If the claim is admitted, the healthcare provider should say so clearly. If only part of the claim is admitted, the healthcare provider must make it clear which issues are admitted, which are denied and why. Any admissions will be binding on the healthcare provider.

If the claim is denied, the healthcare provider should explain why and offer its own version of events.

If the healthcare provider relies on additional documentation it must provide copies.

If the patient has made an offer to settle, the healthcare provider should respond to that offer in the same letter, preferably with reasons.

The healthcare provider may make its own offer to settle at this stage. Any such offer should be accompanied by supporting medical evidence and/ or any other evidence relating to the value of the claim which the healthcare provider may possess.

Where the healthcare provider admits liability, the parties should aim to agree a reasonable period of time to resolve the value of the claim.

Expert evidence

If expert evidence is required, it is for the parties to decide whether it is appropriate to jointly instruct an expert and whether reports are disclosed sequentially or by exchange.

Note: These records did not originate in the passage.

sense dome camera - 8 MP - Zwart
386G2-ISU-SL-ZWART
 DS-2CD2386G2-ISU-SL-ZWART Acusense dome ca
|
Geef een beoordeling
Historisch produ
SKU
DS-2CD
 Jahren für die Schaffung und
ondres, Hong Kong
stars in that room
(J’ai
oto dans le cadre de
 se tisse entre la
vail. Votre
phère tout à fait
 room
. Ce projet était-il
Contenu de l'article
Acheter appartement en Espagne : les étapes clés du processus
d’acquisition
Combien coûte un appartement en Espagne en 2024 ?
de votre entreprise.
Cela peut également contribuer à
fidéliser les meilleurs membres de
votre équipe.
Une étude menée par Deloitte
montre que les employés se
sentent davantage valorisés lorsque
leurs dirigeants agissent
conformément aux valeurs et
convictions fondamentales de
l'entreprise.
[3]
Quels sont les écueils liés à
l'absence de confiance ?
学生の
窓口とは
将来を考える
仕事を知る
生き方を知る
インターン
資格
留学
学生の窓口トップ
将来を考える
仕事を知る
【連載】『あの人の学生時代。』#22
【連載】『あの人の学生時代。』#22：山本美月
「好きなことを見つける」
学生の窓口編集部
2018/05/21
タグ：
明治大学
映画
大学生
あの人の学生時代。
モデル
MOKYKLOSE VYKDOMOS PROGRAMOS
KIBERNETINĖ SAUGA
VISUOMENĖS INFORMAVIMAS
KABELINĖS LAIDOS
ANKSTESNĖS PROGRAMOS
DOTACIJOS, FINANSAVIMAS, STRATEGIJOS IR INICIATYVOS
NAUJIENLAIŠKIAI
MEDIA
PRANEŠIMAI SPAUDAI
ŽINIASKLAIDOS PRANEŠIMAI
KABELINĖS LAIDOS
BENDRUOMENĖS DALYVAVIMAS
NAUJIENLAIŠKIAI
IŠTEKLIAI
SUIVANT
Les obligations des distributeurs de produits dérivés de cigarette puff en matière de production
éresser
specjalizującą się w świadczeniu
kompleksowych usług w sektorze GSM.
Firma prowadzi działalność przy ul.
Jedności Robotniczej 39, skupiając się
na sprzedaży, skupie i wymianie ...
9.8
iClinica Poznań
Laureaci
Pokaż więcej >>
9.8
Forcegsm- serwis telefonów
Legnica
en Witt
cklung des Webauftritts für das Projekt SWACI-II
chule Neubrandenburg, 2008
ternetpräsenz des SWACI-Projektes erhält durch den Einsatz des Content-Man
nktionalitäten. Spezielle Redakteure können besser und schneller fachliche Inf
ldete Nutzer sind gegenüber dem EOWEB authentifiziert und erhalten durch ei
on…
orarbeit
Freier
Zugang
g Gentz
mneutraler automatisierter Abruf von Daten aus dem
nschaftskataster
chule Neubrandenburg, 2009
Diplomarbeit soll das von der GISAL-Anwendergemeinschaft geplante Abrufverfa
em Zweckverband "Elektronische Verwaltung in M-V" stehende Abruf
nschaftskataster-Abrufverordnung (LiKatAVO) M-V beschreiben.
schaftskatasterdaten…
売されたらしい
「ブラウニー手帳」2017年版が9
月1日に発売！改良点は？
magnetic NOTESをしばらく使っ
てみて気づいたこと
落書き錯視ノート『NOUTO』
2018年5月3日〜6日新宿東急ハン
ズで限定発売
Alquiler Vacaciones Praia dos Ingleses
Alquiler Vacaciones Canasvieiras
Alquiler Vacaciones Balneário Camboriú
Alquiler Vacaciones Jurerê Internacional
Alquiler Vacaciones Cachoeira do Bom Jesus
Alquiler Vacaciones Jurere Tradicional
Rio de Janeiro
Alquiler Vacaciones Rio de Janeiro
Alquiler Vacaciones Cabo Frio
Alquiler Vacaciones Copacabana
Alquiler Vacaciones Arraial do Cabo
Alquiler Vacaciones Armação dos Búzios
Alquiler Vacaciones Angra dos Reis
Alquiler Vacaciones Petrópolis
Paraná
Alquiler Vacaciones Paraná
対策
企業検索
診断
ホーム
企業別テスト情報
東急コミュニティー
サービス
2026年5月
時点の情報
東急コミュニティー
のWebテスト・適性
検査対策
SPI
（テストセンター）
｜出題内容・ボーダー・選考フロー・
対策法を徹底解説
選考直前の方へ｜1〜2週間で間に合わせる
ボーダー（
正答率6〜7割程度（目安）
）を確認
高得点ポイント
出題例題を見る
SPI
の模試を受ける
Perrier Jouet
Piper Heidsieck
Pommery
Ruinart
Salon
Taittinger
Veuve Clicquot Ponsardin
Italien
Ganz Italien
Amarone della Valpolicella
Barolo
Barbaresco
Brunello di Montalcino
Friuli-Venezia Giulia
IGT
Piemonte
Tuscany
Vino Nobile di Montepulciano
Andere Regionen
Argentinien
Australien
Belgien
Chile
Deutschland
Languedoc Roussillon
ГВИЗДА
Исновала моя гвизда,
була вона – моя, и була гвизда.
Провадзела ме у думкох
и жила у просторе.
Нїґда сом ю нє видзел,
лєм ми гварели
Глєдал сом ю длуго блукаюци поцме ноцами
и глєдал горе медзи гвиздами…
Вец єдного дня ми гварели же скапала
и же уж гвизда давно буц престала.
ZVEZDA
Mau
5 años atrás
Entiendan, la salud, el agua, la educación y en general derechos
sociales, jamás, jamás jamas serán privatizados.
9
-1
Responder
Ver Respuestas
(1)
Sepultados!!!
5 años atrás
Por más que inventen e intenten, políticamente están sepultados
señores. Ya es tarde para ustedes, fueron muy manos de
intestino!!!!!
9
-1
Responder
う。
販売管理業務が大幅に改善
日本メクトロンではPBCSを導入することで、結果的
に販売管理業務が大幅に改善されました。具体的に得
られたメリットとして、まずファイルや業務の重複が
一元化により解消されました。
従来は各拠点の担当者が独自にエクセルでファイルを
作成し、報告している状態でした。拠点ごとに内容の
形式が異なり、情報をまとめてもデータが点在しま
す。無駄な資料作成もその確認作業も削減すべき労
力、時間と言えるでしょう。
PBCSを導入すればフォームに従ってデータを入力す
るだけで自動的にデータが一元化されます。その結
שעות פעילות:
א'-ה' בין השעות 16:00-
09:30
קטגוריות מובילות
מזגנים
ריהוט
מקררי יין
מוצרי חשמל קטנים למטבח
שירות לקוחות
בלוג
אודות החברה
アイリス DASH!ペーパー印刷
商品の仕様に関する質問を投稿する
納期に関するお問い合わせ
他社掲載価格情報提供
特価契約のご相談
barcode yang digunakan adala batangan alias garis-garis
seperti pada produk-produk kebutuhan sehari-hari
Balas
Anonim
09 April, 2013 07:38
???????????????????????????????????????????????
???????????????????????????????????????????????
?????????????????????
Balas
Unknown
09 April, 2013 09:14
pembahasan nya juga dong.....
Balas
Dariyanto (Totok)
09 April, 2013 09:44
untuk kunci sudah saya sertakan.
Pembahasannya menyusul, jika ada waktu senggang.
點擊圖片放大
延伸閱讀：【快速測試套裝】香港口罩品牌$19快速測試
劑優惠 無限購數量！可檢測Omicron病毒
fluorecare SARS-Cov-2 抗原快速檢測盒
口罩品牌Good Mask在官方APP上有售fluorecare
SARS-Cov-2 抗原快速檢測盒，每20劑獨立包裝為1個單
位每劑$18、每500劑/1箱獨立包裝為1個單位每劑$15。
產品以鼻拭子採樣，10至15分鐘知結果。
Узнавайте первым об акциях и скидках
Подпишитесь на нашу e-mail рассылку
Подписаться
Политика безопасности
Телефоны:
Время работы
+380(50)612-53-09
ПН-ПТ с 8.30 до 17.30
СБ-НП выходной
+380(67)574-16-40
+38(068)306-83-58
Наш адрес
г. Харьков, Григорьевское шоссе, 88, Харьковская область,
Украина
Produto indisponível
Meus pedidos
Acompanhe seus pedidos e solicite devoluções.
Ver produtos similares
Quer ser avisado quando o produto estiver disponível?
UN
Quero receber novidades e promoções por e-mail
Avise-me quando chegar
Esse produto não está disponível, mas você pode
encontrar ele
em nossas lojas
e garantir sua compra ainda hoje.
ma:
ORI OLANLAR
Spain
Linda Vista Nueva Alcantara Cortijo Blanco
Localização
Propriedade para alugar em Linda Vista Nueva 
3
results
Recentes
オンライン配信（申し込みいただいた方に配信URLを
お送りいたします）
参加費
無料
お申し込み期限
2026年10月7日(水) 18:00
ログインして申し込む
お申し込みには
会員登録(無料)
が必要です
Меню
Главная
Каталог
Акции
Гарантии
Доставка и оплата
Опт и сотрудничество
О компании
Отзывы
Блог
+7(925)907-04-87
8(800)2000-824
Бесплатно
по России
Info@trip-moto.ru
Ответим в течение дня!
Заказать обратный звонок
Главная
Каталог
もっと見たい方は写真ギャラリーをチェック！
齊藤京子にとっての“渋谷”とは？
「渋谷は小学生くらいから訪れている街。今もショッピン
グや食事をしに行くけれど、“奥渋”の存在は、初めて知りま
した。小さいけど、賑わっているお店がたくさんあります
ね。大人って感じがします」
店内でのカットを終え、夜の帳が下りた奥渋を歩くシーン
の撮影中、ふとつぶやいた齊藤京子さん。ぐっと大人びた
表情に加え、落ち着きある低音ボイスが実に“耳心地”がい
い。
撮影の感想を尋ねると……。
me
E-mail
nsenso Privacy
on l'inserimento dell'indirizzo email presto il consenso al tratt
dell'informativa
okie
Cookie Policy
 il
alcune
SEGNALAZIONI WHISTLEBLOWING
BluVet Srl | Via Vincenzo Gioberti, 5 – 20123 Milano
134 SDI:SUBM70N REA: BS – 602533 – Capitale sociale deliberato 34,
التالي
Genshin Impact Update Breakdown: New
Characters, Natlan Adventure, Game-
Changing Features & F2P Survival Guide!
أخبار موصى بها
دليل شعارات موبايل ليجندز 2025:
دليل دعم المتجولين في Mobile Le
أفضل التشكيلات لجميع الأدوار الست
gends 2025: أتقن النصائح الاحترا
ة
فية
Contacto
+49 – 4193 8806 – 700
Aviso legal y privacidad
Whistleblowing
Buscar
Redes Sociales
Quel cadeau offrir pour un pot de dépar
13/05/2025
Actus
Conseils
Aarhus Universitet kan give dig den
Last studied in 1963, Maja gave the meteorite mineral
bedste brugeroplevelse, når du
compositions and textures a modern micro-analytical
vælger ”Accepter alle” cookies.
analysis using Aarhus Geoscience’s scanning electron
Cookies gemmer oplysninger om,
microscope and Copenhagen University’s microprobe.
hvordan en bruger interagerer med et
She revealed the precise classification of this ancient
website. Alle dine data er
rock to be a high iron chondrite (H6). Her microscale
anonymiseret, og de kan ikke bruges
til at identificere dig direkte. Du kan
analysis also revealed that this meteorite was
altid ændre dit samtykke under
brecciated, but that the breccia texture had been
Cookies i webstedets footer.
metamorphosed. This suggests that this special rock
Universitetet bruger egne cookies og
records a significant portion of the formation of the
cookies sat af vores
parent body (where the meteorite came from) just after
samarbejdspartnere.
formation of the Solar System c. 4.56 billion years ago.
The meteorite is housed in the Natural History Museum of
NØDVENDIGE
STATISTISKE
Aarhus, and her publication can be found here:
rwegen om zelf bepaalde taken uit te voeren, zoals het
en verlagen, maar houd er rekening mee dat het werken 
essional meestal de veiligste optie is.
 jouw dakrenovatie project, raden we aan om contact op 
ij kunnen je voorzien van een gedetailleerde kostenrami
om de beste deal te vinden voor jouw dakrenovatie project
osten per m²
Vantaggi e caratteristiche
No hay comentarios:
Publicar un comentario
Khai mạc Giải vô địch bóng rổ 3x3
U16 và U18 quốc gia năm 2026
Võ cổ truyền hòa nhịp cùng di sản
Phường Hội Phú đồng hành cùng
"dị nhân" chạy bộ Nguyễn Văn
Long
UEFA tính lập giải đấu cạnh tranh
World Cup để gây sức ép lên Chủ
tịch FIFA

Alternative dispute resolution (ADR)

The parties should consider ADR as an alternative to court proceedings. If the parties agree that ADR is suitable they should try to agree which form to adopt. The Protocol sets out some of the forms of ADR which the parties might adopt. This includes making a complaint under the NHS Complaints Procedure.

The court may require the parties to provide evidence that ADR was considered, but ADR is not compulsory.

Failure to act in accordance with the Protocol

When determining costs the curt will take into account the conduct of the parties including whether they have complied with the Protocol.

When considering compliance, the court will consider whether the parties have complied in substance; it is unlikely to be concerned with minor or technical shortcomings. The court will also consider the proportionality of the steps taken compared to the size and importance of the matter, the urgency of the matter and the effect of non-compliance on the other party.

A single minor breach by one party will not exempt the other party from following the Protocol.